A word of warning: if your SMP is mixed in with existing hair in certain areas of the scalp, laser removal of those pigment marks could then also very likely damage the existing native hair in the same region permanently. Usually not something anyone would want.
Men versus Women
Historically, the scalp micropigmentation market was dominated by men who wanted the fashionable “shadow” look that indicates a full head of hair. However, an increasing number of women are getting SMP in order to make their long hair appear denser and fuller by covering the in-between thinning regions with ink. According to Tino Barbone of the Scalp Micropigmentation Center in Canada:
I’ve seen a huge rise in women coming in to have SMP. The reason why women are perfect for this treatment is because they have a lot more hair than men, and they keep it longer. Therefore, the camouflage of our hair density treatment looks outstanding. Our ladies that have done this treatment use 90 percent less powder and fiber type camouflaging products, and some have stopped using those entirely. They usually use the powders and fibers for special occasions when they want to add more volume to their hair, but they don’t need to spend hours in the mirror anymore putting it on.

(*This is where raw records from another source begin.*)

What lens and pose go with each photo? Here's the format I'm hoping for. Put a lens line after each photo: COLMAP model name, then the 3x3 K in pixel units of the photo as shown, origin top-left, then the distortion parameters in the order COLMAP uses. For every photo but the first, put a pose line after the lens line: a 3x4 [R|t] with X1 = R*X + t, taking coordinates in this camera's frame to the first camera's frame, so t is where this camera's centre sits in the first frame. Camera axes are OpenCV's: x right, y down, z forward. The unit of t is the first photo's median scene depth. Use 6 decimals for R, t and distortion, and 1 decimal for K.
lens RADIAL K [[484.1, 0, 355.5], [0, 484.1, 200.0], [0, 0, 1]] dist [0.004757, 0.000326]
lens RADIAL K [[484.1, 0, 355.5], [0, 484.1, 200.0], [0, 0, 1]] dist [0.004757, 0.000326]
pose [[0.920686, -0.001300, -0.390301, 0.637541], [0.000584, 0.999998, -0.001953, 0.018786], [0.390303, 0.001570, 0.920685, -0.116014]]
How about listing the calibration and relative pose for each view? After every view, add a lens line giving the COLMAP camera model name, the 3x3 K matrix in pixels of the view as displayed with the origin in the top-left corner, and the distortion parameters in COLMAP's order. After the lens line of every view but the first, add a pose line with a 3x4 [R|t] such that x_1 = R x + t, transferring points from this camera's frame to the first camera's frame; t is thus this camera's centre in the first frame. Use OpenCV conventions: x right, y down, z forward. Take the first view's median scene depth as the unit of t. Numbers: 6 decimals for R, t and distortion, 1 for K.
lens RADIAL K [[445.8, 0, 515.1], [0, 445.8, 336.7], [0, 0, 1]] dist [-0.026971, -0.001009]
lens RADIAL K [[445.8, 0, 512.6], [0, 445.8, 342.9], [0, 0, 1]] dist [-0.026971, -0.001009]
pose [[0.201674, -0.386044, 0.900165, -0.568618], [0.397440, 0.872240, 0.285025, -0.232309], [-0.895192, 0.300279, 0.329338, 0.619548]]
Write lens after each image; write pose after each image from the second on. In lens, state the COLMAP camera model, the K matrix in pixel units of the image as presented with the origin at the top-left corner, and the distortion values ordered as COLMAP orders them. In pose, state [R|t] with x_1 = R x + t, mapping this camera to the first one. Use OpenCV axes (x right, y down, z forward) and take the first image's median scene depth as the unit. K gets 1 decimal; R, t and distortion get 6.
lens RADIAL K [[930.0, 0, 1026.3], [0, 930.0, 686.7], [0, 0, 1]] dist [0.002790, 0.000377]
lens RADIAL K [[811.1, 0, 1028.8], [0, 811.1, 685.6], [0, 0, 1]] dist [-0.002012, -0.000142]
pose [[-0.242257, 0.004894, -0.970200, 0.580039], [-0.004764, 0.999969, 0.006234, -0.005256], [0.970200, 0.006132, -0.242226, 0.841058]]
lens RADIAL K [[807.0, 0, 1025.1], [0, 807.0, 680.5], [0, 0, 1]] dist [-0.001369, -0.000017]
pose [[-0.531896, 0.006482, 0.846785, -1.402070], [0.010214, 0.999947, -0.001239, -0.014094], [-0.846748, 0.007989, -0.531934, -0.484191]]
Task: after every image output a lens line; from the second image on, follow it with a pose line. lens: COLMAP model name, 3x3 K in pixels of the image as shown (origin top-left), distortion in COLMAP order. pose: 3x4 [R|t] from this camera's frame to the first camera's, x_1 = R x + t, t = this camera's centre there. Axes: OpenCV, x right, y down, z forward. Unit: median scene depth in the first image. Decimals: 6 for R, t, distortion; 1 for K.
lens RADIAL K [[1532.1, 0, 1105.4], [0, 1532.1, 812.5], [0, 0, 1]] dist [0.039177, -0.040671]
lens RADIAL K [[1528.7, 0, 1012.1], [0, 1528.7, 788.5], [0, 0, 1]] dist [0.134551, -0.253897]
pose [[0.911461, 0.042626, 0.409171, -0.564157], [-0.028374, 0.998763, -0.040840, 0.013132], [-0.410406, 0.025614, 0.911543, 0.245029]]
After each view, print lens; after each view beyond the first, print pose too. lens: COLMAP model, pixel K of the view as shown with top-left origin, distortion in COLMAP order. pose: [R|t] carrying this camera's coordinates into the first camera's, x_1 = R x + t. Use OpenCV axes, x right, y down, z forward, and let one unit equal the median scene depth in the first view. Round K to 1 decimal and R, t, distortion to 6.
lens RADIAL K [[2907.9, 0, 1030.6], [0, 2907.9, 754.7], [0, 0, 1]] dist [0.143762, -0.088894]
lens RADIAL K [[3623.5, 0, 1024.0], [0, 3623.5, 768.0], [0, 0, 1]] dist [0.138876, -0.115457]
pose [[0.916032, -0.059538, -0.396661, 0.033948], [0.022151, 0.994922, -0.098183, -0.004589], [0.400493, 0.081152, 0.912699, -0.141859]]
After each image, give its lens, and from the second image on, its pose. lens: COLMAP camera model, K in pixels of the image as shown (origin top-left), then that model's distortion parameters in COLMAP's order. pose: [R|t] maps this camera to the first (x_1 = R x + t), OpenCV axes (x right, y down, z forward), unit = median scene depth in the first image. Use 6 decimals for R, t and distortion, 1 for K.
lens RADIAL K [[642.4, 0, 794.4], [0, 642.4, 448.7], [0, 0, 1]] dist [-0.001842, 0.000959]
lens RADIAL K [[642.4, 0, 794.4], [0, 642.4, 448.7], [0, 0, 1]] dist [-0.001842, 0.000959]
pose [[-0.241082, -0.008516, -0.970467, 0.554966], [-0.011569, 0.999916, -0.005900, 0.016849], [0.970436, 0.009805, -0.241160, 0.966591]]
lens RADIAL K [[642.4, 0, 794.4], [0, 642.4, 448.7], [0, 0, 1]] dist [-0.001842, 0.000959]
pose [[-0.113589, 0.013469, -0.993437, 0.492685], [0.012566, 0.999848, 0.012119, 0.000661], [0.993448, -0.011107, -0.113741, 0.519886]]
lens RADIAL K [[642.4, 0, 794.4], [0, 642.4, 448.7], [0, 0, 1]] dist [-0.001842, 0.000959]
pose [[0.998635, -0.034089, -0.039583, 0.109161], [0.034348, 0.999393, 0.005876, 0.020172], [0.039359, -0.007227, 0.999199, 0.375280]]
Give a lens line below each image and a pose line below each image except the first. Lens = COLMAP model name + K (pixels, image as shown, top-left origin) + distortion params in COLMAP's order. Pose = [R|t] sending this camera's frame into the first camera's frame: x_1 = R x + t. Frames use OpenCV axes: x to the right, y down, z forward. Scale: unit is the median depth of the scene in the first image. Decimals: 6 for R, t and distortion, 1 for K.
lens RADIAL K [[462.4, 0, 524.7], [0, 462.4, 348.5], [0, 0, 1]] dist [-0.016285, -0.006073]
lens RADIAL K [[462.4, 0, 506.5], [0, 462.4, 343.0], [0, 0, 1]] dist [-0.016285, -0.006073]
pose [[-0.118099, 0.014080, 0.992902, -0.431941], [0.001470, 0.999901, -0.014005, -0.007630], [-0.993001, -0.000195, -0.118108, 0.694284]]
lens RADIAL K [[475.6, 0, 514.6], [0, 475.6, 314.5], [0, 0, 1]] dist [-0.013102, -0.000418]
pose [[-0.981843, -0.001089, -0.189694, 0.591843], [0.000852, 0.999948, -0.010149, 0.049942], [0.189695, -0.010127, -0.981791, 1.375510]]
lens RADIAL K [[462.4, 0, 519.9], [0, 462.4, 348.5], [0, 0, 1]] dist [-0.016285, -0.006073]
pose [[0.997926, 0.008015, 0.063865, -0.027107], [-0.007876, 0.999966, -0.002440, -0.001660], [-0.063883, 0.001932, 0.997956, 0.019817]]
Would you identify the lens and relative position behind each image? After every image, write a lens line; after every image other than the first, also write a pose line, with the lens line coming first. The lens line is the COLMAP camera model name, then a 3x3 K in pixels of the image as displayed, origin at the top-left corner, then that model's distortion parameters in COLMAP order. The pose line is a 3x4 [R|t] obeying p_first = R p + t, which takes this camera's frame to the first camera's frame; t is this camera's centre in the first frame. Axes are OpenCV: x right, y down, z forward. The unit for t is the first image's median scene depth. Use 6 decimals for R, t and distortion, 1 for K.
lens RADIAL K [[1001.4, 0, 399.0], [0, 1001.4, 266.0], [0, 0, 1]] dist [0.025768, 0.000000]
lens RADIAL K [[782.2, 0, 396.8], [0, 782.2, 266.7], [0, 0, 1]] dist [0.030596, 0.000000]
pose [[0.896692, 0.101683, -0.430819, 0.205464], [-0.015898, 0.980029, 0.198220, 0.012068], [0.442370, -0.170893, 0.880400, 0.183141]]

My guess, and what I’ve seen thus far, is that women will outweigh men for this treatment in the coming years.
Most clinics will not divulge the ingredients in the types of pigments that they use during a scalp micropigmentation procedure. However, all reputable clinics use natural pigments that are not harmful to the skin. Most will also be using an assortment of shades of inks.
According to Tino Barbone:
Our pigments contain Carbon, Glycerin, sodium hydroxide and water.
If I get any more detailed information from clinics regarding chemical composition of inks and so forth, I will add it here.
People in the Industry
A number of people in the SMP industry deserve a special mention.
- The highly experienced Nicole Large from the Shapiro Medical Group sent me an unending supply of information via many e-mails, the vast majority of which I could not cover in this post due to my self-imposed length restriction. Nicole has trained with and/or visited numerous renowned scalp tattooing clinics worldwide. I have also read her name a lot on hair loss forums in the past. She offers both temporary and permanent SMP, although a sizable majority of her clients go for temporary.
- Isabelle van Rijn of Beauty Care Nederland sent me some excellent material, a lot of which I could not cover in this post. Her clinic currently treats around 400 patients every year and they offer both SMP and tricopigmentation.
- Tino Barbone of The Scalp Micropigmentation Center in Toronto, Canada sent me a great deal of information on permanent SMP. I was very impressed by some of his responses in a detailed magazine interview that he gave (which I cannot publish here) as well as his clinic’s numerous instagram photos and videos.
- HIS Hair Clinic is supposedly the world’s first company to offer SMP starting in 2002 so I had to mention them. On their website, they list the acronym SMP as a registered trademark, although I have seen numerous other clinics use that acronym too. The company’s founders Ian Watson and Ranbir-Rai Watson are proclaimed to be the inventors of SMP. However, I would guess that numerous others must have tried permanent scalp tattooing many decades earlier, but never perfected and patented their techniques.